▸ O que fazer:
a. Responda com base no texto sobre luto e Covid-19:
(i) Segundo o texto, o que é preciso para viver o luto?
(ii) Em que lugar a jornalista Eliane Brum se reportava ao luto e ao sofrimento da população?
(iii) O que a Covid-19 traz, de acordo com o texto?
b. Liste todas as ações que, no texto sobre luto e Covid-19, compõem a experiência apresentada na frase que começa com "Porque a experiência de preparar o corpo".

▸ Trecho fornecido:
|---|
Luto e Covid-19

Sempre que olho os números que traçam o percurso da morbidade da Covid-19 fico pensando na tristeza que assola milhares de pessoas pelas perdas vividas. E fico refletindo como esse é um aspecto muito importante que autoridades precisam levar em conta. Para viver o luto é preciso tempo e cuidado, e também autocuidado. Estamos diariamente vivendo uma tragédia, se não é a minha de modo particular, me toca, porque é o meu povo, meu país. E sei que tudo isso significa um impacto profundo sob vários aspectos da vida social.

Embora queiramos fugir, por motivos que são compreensíveis, é preciso tocar nesse assunto. Lembro que recentemente o tema do luto foi bastante abordado com o crime ambiental em Brumadinho, onde era urgente poder velar e enterrar os mortos. Recordo que a jornalista Eliane Brum se reportava ao luto e sofrimento da população em Altamira, diante da violência institucional pela imposição de uma obra hídrica como a usina hidrelétrica de Belo Monte.

Atravessando a pandemia do Coronavírus observo o impacto causado pela impossibilidade de ter o tempo nem as condições necessárias para que se vele e enterre as pessoas amadas, através dos rituais que tanto significam para o entendimento da passagem das pessoas que se amam. A Covid-19 traz o abrupto. Perder alguém de forma abrupta. Sei bem o que significa. Agora não dispor de um tempo de significar que representa poder velar seus mortos é outro tapa na cara de todas as pessoas, é outra dor agregada. Porque a experiência de preparar o corpo, se reunir em torno dele, preparar esse ritual de passagem, do último adeus, estar entre as pessoas amadas e receber as homenagens e condolências é sobretudo uma necessidade, em todos os tempos. E isso tem sido roubado pela tragédia da pandemia.
|---|
▸ Material fornecido:
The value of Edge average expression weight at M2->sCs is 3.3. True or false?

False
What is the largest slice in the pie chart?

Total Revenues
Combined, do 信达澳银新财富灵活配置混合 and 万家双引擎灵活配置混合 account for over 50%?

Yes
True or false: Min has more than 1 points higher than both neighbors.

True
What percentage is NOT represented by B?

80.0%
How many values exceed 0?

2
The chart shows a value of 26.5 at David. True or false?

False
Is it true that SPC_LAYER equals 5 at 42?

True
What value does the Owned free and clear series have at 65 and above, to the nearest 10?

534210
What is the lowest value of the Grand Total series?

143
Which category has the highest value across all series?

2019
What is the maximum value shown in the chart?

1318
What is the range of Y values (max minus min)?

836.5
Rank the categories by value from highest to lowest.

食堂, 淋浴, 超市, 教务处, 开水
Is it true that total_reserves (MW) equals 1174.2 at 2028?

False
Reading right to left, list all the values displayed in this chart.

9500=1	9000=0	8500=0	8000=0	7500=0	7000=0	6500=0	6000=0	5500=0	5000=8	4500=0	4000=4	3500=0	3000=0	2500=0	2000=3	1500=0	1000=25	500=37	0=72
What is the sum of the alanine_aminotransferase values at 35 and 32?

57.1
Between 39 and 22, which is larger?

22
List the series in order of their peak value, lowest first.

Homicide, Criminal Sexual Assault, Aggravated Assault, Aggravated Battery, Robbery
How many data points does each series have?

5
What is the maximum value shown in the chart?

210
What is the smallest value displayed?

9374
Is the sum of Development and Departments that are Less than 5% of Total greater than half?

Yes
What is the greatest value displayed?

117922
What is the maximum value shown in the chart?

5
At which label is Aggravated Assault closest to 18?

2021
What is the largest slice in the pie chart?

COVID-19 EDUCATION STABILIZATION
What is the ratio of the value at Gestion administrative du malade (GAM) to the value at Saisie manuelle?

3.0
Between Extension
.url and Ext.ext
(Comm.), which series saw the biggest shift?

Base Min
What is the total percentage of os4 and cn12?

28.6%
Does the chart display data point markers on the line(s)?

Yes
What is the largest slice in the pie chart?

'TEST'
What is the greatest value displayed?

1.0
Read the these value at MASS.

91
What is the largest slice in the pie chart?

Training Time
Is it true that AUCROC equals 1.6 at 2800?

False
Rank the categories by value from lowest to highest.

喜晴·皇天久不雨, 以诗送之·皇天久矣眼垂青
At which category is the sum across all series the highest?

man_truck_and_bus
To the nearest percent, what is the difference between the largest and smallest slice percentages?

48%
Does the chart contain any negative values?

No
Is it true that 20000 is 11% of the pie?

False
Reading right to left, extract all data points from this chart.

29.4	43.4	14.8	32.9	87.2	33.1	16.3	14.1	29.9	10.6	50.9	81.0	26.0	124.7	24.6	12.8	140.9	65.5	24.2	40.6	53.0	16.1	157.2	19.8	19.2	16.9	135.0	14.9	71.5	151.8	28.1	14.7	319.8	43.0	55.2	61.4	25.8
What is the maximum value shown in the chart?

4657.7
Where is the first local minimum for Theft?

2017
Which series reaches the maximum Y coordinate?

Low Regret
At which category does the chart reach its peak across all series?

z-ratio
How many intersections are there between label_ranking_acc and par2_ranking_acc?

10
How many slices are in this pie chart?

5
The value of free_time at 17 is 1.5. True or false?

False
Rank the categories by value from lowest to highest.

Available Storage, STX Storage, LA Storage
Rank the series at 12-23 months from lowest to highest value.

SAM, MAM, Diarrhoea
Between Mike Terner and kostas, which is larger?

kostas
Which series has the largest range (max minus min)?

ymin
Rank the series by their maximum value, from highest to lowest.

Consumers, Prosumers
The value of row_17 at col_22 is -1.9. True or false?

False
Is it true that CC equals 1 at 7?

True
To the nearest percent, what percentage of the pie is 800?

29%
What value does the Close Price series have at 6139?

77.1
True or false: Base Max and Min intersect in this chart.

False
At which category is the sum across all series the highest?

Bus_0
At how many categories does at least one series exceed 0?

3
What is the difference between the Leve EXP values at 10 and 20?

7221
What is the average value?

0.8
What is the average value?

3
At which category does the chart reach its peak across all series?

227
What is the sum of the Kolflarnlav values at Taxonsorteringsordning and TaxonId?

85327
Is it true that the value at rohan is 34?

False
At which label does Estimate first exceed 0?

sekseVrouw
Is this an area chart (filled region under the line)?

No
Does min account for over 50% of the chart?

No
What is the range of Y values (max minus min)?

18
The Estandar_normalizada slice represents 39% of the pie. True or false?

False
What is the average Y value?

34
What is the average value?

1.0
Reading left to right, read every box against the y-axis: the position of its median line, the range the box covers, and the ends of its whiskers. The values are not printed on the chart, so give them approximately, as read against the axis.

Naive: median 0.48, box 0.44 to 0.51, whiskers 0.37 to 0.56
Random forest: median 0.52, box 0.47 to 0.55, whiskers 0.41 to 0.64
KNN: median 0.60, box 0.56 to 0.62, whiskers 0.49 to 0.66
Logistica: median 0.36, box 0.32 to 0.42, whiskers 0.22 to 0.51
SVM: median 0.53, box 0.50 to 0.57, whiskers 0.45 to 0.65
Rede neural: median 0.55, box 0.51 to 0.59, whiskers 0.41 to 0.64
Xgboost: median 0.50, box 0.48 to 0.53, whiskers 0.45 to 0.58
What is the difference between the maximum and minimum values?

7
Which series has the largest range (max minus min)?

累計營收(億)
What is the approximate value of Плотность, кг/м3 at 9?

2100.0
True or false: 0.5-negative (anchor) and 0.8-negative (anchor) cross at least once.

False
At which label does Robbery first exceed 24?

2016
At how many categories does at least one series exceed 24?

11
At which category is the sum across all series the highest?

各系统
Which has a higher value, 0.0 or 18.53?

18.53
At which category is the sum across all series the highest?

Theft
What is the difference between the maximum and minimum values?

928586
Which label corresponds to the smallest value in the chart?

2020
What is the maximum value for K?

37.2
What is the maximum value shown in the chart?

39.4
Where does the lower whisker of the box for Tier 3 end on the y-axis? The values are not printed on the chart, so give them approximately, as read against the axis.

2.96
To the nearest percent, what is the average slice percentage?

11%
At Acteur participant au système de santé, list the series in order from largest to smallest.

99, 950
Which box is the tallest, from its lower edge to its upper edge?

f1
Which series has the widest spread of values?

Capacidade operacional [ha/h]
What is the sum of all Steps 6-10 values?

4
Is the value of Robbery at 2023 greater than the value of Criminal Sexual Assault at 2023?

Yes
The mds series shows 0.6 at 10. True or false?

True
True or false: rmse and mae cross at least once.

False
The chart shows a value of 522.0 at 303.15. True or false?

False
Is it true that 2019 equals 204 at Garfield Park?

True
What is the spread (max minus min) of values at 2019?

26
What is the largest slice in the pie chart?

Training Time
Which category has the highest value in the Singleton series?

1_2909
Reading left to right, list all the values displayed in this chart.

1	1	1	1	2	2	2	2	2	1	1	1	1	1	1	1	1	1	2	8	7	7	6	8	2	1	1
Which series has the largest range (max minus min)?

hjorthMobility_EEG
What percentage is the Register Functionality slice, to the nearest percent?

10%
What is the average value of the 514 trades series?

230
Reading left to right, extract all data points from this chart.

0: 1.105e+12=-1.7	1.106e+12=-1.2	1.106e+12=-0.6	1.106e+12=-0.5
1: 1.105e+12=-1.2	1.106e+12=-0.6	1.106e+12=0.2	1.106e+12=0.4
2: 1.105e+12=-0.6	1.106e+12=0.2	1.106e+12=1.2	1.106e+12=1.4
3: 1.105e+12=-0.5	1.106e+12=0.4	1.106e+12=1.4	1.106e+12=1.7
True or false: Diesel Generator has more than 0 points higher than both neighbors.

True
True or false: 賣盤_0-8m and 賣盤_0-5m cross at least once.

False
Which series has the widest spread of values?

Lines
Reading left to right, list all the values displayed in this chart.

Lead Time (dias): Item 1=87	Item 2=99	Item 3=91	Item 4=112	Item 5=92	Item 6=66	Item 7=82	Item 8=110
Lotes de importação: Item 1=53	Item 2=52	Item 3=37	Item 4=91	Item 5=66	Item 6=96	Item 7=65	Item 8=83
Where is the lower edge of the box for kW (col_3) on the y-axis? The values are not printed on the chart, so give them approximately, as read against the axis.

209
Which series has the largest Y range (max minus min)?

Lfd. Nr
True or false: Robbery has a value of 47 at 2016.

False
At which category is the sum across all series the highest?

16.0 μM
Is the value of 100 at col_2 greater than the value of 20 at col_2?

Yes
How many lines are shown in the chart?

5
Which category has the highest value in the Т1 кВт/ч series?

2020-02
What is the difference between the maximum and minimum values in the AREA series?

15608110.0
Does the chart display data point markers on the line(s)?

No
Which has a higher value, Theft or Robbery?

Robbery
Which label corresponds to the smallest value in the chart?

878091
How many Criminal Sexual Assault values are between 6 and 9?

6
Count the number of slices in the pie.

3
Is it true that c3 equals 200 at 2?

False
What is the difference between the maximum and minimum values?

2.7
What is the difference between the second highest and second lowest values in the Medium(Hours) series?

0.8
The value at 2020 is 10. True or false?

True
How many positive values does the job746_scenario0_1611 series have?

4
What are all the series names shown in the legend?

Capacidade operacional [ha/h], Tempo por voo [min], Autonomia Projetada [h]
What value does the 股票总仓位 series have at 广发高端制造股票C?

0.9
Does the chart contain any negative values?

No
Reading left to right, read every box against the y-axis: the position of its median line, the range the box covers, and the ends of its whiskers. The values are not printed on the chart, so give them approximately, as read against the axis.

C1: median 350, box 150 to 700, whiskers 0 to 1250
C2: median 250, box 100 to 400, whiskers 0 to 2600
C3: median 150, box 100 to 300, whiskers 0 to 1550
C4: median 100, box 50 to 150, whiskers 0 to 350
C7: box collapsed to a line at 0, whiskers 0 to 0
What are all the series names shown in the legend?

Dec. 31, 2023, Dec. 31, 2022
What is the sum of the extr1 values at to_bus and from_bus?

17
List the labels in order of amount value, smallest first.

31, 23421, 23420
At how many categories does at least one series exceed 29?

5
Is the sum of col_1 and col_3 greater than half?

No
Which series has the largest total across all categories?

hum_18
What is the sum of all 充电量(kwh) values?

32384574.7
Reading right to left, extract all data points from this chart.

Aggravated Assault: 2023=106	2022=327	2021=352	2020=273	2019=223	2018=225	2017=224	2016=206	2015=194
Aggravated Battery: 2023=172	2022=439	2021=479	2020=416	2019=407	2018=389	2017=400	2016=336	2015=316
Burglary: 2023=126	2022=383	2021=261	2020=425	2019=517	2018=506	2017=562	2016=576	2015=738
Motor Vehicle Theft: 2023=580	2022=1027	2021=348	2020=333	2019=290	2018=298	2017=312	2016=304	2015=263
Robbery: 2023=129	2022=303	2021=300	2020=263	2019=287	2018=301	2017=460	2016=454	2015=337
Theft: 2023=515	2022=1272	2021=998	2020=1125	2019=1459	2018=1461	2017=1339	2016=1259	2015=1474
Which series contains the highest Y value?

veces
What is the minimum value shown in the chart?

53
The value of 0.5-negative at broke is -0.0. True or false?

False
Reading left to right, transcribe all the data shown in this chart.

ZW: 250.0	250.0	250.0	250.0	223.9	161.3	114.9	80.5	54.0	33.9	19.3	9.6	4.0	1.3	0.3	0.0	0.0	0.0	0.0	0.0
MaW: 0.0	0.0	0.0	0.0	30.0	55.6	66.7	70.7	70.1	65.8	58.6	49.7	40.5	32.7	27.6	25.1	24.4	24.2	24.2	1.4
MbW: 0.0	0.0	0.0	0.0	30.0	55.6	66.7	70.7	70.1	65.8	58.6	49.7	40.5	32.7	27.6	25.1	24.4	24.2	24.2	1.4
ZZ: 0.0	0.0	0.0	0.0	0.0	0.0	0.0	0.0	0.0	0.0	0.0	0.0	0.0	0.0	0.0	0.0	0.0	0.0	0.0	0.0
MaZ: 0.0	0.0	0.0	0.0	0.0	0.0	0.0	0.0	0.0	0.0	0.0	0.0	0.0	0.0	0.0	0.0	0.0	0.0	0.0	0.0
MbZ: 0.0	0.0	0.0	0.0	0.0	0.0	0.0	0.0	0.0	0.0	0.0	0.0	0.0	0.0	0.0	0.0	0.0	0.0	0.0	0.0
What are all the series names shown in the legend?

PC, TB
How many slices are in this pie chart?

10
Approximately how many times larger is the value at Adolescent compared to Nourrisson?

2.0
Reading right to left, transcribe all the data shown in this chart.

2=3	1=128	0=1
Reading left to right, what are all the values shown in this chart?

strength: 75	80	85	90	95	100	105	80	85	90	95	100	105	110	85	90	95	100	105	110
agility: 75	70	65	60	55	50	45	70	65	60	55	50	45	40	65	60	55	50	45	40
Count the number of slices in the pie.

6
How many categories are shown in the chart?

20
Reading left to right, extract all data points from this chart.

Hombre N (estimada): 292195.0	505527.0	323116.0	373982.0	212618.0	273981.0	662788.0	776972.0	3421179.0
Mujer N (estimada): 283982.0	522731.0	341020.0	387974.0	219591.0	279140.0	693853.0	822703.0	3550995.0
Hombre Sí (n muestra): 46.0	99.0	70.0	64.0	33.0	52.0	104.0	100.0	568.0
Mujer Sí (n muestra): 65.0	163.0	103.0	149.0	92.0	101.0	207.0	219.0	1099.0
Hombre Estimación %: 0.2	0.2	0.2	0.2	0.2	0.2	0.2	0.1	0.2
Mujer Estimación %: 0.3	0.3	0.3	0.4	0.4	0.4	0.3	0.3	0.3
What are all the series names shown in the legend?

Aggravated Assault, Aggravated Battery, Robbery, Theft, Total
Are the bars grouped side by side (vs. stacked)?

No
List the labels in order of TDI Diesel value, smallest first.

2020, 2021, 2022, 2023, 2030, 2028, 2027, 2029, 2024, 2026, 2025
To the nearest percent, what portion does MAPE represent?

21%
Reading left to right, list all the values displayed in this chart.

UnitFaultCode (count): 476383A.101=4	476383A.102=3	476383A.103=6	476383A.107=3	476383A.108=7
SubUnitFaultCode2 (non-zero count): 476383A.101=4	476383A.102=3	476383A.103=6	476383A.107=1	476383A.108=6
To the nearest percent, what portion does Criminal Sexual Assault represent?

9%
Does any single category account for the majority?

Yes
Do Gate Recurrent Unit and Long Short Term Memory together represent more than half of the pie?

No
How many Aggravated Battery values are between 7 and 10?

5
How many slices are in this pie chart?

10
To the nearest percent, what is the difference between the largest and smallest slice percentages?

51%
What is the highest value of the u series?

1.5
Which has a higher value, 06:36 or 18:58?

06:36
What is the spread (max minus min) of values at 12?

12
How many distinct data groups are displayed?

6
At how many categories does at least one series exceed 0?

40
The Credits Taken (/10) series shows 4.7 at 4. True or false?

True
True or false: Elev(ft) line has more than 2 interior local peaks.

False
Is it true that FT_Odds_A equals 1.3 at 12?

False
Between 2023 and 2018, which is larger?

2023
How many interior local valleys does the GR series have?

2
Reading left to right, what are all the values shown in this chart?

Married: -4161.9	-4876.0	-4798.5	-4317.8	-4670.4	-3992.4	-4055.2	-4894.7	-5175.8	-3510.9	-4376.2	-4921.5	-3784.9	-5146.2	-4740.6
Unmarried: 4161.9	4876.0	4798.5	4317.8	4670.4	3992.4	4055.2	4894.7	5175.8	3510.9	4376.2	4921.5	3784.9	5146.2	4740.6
|---|
▸ Respostas do exercício:
a.
(i) Tempo e cuidado, e também autocuidado.
(ii) Em Altamira.
(iii) O abrupto.

b.
- Preparar o corpo
- Se reunir em torno dele
- Preparar esse ritual de passagem, do último adeus
- Estar entre as pessoas amadas
- Receber as homenagens e condolências